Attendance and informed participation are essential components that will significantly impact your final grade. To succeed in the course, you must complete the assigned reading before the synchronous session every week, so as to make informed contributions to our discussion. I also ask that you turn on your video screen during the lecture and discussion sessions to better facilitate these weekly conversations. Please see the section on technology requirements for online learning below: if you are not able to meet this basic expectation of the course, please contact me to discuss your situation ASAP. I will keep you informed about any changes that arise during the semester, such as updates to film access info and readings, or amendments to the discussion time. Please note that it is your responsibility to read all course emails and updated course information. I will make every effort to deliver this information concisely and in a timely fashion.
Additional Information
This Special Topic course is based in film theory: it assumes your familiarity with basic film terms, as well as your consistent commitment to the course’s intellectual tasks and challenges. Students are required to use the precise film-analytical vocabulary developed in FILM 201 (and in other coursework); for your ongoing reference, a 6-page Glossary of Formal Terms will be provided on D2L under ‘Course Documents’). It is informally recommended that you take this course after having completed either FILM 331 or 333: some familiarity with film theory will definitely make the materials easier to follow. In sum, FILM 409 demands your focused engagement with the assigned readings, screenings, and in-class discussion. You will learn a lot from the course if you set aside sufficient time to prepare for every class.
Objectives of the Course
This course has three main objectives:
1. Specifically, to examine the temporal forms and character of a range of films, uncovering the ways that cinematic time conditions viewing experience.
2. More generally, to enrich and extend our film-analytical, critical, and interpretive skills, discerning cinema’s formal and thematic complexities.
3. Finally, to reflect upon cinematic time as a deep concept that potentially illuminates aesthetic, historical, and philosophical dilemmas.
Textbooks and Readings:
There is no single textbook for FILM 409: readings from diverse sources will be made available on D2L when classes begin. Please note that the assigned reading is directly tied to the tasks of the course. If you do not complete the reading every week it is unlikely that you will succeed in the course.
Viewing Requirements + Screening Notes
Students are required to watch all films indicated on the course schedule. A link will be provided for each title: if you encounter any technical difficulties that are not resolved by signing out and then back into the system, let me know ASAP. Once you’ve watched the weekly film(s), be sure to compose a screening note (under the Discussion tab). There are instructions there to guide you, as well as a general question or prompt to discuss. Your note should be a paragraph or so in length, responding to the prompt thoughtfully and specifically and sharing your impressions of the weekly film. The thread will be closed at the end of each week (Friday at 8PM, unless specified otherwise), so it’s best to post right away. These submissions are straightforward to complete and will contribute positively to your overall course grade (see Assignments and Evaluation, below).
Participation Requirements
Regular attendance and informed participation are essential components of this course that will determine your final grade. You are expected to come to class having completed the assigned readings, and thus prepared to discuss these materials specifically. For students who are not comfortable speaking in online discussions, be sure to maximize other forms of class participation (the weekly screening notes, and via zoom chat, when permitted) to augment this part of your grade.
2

════════════════

● **Exercise brief**
The answer is the run of lines above from the line containing "Objectives of the Course" through the line containing "Viewing Requirements + Screening Notes", copied exactly and alone.

● **Response box**
Objectives of the Course
This course has three main objectives:
1. Specifically, to examine the temporal forms and character of a range of films, uncovering the ways that cinematic time conditions viewing experience.
2. More generally, to enrich and extend our film-analytical, critical, and interpretive skills, discerning cinema’s formal and thematic complexities.
3. Finally, to reflect upon cinematic time as a deep concept that potentially illuminates aesthetic, historical, and philosophical dilemmas.
Textbooks and Readings:
There is no single textbook for FILM 409: readings from diverse sources will be made available on D2L when classes begin. Please note that the assigned reading is directly tied to the tasks of the course. If you do not complete the reading every week it is unlikely that you will succeed in the course.
Viewing Requirements + Screening Notes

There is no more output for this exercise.